- Pan-European Corridor X highlighted in red

Major junctions
- Start end: Graz (Austria)
- End end: Zagreb (Croatia)

Location
- Countries: Austria, Slovenia, and Croatia

Highway system
- Pan-European corridors;

= Pan-European Corridor Xa =

Road in Europe

The Corridor Xa is a branch of the Pan-European Corridor X. It runs north–south between the cities of Graz and Zagreb through three countries: Austria, Slovenia and Croatia. The road route of Corridor Xa is concurrent with the European route E59 throughout its entire length.

==Road route==
The corridor starts at the A9 (Pyhrn Autobahn) highway in Graz, Austria. It follows the highway from the junction with the A2 and the European route E66 for 41 km to the border with Slovenia at Spielfeld.

In Slovenia the corridor continues from the Austrian border at Šentilj for 25 km along the A1 motorway (Slovenika) to the city of Maribor and the Slivnica. There it switches to the A4 motorway for 20 km until Draženci near Ptuj, continuing (while A4 construction is in progress) on the G9 main road for a few dozen kilometers to the Croatian border at Gruškovje.
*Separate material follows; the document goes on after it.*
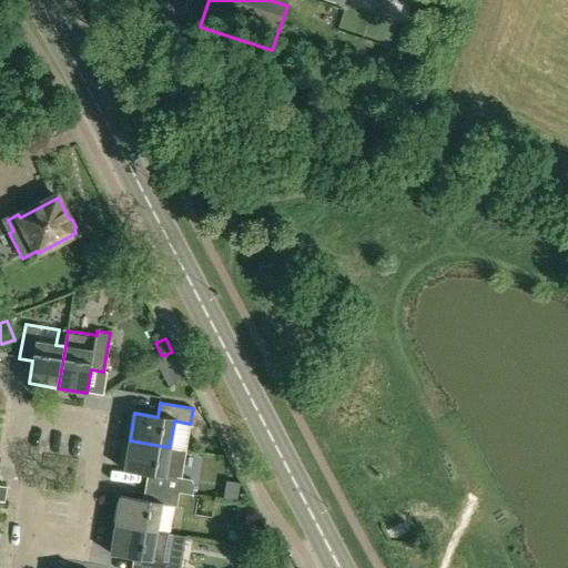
[(130,440),(124,469),(149,474),(146,487),(179,493),(192,495),(193,486),(190,480),(182,479),(164,476),(169,447),(130,440)]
In Croatia the corridor follows the A2 toll highway for 64 km from Macelj to Zagreb outskirts. The highway has three to six lanes throughout its entire length. Upon approaching Zaprešić interchange in suburban Zagreb, small backups on the mainline toll plaza are encountered at all times of day. The last part of the Corridor between Zaprešić and Lučko interchanges is part of the Zagreb bypass. Congestion can be bad at rush hour near interchanges, though.

==Rail Corridor==

===Austria===

The Southern Railway from Graz 46 km electrified with 15 kV 16.7 Hz AC to Slovenia at Spielfeld, with 36% double track from Lebring to Wagna.

===Slovenia===

The Spielfeld–Straß-Trieste railway from Austria at Sentilji 108 km electrified using the Italian 3 kV DC, via Maribor and Pragersko to Zidani Most, with 84.8% double track from Maribor, with the remainder from Sentilji planned by 2026.